___ Extracted text ___

# The quest for a jon boat



## Fireball58 (Jun 27, 2015)

So, I mentioned to my fishing partner, Mrs. Fireball, that we should get a jon boat to set in the back of my pickup to fish electric only lakes like nimi, deer creek, etc. She said okay, get a new one (well, if you insist  ). Other requirements of her's: no porta-bote, inflatable, canoe or plastic boat. So we agreed to look for a 14x36 jon. I don't think there's any in NE Ohio! 
So if you have one sitting around you'd like to lease for a few months, until the boat stores get some inventory (2021 should be coming in several weeks, I think), let me know. Thanks.


----------



## Killbuckian (Feb 16, 2020)

I see several on craigslist. My starting point is Mansfield.


----------



## Fireball58 (Jun 27, 2015)

Thanks, I've seen those as well. Just not looking for boats with trailer, or customizations like casting platforms, or boats that look beat to heck.


----------



## multi species angler (Feb 20, 2006)

I would search for something with a wider bottom,won't be much heavier and a LOT more stable.


----------



## fischer86 (Sep 22, 2014)

Currently being auctioned online


----------



## Bluegillin' (Jan 28, 2009)

If it is just the two of you, not sure a 14' is needed.That's a fairly long boat for the back of a pickup (8' in assuming 6' bed and tailgate and another 6' hanging out). That's likely why most you see have a trailer. Just my opinion which really is not worth much.


----------



## bountyhunter (Apr 28, 2004)

A little short story 50yrs back me and a buddy bought a jon boat went to nimmi. BOTH leaned over the edge,both went in the lake. but all ended well.


----------



## multi species angler (Feb 20, 2006)

Bluegillin' said:


> If it is just the two of you, not sure a 14' is needed.That's a fairly long boat for the back of a pickup (8' in assuming 6' bed and tailgate and another 6' hanging out). That's likely why most you see have a trailer. Just my opinion which really is not worth much.


 I bought a bed extender for my trucks 2" receiver and can easily haul a 14'x48" jon boat in my 6' bed.


----------



## WickedWalleye (Oct 25, 2014)

Here is one in Erie, PA. Good Luck.


----------



## Fireball58 (Jun 27, 2015)

Some good points made. Lowe makes a 12x40, which may be a little more stable, and not too long for a pick up?


----------



## Karl Wolf (Apr 26, 2020)

On craigslist and facebook marketplace,there are a ton of old 12-14' flat bottoms around, i mean a ton for cheap,especially if you dont need a trailer. I also advise keeping a few sticks of quick curing marine JB weld in your boat gear as these old aluminum boats always spring a new leaks from somewhere. But thats why we get them,just to beat them up.

___

## Goal A
Name every username that posts in the jon boat thread, counting each only once.

___ Task data ___

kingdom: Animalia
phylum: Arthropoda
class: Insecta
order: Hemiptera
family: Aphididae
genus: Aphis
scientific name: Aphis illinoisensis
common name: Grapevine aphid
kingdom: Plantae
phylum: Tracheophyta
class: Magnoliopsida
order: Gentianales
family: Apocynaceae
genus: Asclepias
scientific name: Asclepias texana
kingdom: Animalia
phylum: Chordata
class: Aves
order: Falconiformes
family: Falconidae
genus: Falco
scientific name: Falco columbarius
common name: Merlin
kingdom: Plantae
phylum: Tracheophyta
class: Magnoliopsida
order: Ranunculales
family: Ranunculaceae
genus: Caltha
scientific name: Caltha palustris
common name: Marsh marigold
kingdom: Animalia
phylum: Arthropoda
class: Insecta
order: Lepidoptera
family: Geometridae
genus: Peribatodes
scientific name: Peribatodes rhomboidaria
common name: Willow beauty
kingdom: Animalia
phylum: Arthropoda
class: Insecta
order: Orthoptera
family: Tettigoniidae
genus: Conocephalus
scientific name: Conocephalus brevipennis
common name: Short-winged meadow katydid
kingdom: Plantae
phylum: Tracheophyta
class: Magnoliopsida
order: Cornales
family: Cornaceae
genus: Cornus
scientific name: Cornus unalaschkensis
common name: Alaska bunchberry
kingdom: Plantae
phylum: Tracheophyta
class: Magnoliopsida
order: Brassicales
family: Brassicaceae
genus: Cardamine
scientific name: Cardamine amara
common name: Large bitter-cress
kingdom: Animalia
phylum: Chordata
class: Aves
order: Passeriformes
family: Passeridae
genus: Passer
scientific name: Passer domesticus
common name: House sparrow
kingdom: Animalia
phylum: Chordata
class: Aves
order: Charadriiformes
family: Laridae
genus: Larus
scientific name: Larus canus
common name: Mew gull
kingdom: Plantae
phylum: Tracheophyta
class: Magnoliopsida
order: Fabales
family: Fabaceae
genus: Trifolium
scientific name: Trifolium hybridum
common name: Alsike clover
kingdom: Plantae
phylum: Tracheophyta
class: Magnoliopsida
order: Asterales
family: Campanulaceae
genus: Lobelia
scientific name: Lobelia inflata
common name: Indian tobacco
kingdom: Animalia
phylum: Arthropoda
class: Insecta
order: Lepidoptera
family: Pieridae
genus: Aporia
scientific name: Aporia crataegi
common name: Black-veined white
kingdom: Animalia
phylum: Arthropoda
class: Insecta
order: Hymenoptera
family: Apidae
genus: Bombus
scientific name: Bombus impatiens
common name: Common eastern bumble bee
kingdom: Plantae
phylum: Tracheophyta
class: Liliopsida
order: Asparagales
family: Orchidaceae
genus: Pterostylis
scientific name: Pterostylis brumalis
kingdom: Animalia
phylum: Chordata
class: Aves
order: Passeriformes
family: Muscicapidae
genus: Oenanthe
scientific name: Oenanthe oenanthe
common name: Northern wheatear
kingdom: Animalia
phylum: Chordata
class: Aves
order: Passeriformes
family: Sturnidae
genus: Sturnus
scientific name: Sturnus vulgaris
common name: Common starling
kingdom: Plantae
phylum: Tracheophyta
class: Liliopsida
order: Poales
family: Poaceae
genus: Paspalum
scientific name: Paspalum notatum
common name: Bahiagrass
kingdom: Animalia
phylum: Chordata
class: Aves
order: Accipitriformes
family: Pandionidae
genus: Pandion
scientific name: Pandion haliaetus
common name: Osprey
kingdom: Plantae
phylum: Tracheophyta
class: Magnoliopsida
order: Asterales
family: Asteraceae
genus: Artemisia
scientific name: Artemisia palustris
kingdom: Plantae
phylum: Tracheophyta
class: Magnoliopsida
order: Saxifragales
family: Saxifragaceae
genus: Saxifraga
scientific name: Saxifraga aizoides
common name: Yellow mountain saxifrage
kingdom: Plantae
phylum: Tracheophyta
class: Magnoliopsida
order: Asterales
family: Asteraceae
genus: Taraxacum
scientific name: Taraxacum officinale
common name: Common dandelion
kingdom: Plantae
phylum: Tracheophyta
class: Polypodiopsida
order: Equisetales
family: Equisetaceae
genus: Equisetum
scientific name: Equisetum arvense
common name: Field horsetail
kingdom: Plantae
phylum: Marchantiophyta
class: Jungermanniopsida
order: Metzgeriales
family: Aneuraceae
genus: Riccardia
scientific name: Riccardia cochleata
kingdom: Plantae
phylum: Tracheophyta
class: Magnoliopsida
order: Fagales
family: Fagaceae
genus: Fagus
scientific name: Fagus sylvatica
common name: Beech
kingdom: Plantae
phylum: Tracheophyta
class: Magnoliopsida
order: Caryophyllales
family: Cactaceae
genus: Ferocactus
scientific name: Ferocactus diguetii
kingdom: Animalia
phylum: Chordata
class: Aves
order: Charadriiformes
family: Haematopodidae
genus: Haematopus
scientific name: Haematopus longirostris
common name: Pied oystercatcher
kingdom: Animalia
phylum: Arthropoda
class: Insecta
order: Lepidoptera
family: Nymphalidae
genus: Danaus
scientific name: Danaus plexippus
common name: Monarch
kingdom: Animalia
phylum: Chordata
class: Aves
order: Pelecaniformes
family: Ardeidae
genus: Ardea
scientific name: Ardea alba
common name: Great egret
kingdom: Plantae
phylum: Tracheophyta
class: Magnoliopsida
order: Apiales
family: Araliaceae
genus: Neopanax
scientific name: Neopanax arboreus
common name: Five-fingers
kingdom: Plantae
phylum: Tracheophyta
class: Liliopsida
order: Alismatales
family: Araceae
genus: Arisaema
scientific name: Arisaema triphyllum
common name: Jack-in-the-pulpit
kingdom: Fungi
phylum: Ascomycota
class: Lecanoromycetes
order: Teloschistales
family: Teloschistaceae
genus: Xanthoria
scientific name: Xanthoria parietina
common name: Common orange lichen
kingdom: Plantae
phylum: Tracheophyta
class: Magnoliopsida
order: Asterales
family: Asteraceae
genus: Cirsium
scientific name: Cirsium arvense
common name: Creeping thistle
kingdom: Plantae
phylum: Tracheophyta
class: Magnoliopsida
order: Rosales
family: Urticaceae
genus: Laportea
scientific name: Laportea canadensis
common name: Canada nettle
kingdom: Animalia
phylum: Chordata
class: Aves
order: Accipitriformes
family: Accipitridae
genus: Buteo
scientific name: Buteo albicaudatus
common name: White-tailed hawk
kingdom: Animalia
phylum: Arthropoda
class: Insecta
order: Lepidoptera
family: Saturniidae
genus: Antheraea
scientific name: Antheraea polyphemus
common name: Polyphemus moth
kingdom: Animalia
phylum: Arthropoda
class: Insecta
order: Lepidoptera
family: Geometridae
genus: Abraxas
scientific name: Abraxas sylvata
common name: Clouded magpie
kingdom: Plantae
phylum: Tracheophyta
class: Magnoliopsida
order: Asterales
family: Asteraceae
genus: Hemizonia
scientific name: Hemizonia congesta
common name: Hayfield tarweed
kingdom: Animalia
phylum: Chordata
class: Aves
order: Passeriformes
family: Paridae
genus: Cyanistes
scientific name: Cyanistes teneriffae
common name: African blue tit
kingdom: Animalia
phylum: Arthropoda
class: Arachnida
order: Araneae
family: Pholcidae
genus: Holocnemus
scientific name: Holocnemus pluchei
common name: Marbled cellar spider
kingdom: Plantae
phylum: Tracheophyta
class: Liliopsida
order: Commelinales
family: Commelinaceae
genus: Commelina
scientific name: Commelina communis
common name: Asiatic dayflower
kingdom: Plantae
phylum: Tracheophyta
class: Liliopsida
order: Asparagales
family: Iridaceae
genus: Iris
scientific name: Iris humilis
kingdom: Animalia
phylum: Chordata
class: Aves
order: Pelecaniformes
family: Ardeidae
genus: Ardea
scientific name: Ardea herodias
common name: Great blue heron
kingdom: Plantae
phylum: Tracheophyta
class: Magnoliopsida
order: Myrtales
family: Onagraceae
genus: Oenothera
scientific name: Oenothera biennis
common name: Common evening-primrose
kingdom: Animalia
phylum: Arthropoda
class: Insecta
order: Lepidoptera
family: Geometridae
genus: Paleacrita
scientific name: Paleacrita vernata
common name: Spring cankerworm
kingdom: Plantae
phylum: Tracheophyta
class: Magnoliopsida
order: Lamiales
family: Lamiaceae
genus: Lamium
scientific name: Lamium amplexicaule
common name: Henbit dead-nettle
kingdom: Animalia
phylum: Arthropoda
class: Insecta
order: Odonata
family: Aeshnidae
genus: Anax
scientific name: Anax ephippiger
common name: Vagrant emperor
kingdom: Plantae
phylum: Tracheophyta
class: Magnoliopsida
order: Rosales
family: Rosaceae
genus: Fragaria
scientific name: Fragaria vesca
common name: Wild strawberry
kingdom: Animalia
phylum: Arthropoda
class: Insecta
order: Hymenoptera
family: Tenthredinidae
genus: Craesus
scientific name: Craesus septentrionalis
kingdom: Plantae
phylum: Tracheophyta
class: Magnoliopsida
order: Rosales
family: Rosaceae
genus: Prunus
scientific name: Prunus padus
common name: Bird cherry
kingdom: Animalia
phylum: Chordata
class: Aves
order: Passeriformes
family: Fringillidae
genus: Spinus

___

## Goal B
Rename "phylum" to "division" in the records from the line with "common name: Yellow mountain saxifrage" up to and including the line with "family: Equisetaceae". Return only those lines, with nothing else changed.

## Full answer A
Fireball58
Killbuckian
multi species angler
fischer86
Bluegillin'
bountyhunter
WickedWalleye
Karl Wolf

## Full answer B
common name: Yellow mountain saxifrage
kingdom: Plantae
division: Tracheophyta
class: Magnoliopsida
order: Asterales
family: Asteraceae
genus: Taraxacum
scientific name: Taraxacum officinale
common name: Common dandelion
kingdom: Plantae
division: Tracheophyta
class: Polypodiopsida
order: Equisetales
family: Equisetaceae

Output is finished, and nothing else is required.